• Exercise instructions: From the entries that follow, copy exactly the lines beginning at the line holding "DR. SAUD HASAN" and continuing through the line holding "01/09/2015 TO 23/10/2016".

• Records shown:
***

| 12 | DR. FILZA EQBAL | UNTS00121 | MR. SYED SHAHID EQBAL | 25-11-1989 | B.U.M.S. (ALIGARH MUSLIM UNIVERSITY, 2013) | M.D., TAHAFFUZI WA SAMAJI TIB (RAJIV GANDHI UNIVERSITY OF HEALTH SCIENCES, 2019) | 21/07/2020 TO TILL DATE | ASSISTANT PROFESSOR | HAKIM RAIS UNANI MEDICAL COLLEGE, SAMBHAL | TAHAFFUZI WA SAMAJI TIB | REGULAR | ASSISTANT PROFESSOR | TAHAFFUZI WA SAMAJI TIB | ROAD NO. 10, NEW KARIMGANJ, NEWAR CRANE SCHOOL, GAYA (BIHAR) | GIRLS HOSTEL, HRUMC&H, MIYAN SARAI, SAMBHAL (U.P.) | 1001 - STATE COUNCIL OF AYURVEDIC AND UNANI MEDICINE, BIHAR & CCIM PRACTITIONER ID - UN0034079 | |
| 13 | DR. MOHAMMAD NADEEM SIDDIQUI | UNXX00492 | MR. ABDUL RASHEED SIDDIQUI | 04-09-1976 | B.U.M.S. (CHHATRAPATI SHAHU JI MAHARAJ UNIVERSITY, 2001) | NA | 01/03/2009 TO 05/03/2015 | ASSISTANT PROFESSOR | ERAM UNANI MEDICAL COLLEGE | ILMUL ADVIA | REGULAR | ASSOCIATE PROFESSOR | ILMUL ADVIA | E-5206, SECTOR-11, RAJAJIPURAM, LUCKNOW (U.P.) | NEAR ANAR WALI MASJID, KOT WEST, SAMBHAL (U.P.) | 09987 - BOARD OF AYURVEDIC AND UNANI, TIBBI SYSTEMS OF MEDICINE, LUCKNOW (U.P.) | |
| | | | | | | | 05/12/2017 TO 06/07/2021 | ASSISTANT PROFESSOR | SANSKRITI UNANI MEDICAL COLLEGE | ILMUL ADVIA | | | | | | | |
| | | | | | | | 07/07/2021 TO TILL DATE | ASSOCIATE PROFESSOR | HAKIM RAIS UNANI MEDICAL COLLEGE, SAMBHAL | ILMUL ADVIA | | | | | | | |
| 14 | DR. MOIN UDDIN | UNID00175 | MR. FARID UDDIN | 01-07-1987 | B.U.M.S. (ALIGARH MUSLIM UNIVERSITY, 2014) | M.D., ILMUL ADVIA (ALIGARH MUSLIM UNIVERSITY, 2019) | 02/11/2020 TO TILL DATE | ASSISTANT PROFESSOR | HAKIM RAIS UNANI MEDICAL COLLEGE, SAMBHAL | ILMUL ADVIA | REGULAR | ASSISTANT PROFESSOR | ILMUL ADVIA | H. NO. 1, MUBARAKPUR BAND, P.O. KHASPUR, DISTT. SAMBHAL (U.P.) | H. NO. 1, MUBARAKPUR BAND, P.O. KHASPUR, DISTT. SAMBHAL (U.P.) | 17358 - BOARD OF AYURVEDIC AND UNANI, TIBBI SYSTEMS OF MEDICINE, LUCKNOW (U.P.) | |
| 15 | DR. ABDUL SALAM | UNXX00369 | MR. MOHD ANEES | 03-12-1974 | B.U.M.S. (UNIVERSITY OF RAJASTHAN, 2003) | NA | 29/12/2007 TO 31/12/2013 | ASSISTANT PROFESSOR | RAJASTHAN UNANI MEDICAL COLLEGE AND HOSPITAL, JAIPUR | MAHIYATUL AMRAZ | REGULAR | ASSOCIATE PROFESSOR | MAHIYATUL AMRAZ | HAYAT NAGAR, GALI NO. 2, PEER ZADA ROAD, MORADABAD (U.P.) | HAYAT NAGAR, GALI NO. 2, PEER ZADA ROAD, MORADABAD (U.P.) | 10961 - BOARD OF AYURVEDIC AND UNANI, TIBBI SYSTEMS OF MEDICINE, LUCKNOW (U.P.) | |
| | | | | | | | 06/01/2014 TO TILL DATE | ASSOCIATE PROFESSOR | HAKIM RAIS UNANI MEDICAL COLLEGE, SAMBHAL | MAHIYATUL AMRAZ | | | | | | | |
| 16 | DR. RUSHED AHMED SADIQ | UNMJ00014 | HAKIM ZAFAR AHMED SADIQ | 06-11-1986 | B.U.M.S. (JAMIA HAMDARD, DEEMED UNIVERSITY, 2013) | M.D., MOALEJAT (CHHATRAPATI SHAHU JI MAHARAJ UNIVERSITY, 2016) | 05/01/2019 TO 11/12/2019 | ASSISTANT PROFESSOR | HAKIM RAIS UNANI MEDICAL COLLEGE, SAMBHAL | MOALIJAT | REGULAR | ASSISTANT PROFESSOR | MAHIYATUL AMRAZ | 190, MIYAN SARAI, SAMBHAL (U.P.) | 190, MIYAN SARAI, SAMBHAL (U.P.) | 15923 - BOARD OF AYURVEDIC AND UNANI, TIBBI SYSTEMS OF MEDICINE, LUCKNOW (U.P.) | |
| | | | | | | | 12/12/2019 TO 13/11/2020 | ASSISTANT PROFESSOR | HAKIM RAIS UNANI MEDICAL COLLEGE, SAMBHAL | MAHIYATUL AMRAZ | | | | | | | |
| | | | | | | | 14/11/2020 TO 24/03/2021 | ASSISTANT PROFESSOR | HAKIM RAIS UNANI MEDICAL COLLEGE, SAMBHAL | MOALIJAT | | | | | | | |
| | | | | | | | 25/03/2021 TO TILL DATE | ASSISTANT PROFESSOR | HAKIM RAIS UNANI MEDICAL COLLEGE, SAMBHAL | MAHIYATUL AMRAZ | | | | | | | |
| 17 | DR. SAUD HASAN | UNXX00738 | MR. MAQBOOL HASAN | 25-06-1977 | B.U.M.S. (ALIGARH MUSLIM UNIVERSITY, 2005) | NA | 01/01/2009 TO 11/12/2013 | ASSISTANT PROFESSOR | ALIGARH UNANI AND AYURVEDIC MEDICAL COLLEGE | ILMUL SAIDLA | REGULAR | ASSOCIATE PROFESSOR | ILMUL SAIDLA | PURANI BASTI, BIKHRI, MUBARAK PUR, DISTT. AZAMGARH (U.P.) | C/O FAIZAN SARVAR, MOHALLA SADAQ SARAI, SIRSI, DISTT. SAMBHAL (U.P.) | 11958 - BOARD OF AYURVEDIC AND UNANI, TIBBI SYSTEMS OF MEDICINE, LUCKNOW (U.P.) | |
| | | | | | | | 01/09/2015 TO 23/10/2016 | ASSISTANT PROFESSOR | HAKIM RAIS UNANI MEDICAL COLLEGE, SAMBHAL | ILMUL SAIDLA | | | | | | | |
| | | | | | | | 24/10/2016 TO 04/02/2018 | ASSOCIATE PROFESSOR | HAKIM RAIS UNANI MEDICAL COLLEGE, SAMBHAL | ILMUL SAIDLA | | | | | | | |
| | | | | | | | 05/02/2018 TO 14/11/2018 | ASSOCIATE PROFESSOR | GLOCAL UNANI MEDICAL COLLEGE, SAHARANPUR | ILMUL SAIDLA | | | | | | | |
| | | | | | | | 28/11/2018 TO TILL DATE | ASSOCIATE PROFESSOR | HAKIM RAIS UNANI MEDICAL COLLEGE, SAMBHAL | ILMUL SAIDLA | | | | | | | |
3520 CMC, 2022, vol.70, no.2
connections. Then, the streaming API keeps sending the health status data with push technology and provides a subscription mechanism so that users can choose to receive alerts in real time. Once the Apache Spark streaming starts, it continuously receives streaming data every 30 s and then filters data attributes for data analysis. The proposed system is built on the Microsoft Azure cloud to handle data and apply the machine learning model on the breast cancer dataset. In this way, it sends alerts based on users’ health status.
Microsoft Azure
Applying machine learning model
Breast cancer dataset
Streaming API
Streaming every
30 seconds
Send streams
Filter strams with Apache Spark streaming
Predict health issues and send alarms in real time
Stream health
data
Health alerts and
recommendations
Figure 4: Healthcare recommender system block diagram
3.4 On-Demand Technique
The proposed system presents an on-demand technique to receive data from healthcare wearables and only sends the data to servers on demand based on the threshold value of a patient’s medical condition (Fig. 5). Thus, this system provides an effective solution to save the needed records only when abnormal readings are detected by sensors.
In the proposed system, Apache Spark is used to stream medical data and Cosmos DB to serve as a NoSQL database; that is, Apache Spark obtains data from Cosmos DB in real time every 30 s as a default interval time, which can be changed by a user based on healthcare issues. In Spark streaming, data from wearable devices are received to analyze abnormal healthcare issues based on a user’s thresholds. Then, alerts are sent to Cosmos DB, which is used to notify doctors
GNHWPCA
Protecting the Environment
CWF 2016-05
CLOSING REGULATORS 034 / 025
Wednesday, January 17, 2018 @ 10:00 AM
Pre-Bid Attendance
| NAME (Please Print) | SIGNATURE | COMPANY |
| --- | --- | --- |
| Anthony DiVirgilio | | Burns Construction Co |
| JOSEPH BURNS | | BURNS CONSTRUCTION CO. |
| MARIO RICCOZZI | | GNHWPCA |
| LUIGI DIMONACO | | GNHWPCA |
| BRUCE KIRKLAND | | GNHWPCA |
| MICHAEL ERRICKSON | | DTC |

***

• Written solution:
| 17 | DR. SAUD HASAN | UNXX00738 | MR. MAQBOOL HASAN | 25-06-1977 | B.U.M.S. (ALIGARH MUSLIM UNIVERSITY, 2005) | NA | 01/01/2009 TO 11/12/2013 | ASSISTANT PROFESSOR | ALIGARH UNANI AND AYURVEDIC MEDICAL COLLEGE | ILMUL SAIDLA | REGULAR | ASSOCIATE PROFESSOR | ILMUL SAIDLA | PURANI BASTI, BIKHRI, MUBARAK PUR, DISTT. AZAMGARH (U.P.) | C/O FAIZAN SARVAR, MOHALLA SADAQ SARAI, SIRSI, DISTT. SAMBHAL (U.P.) | 11958 - BOARD OF AYURVEDIC AND UNANI, TIBBI SYSTEMS OF MEDICINE, LUCKNOW (U.P.) | |
| | | | | | | | 01/09/2015 TO 23/10/2016 | ASSISTANT PROFESSOR | HAKIM RAIS UNANI MEDICAL COLLEGE, SAMBHAL | ILMUL SAIDLA | | | | | | | |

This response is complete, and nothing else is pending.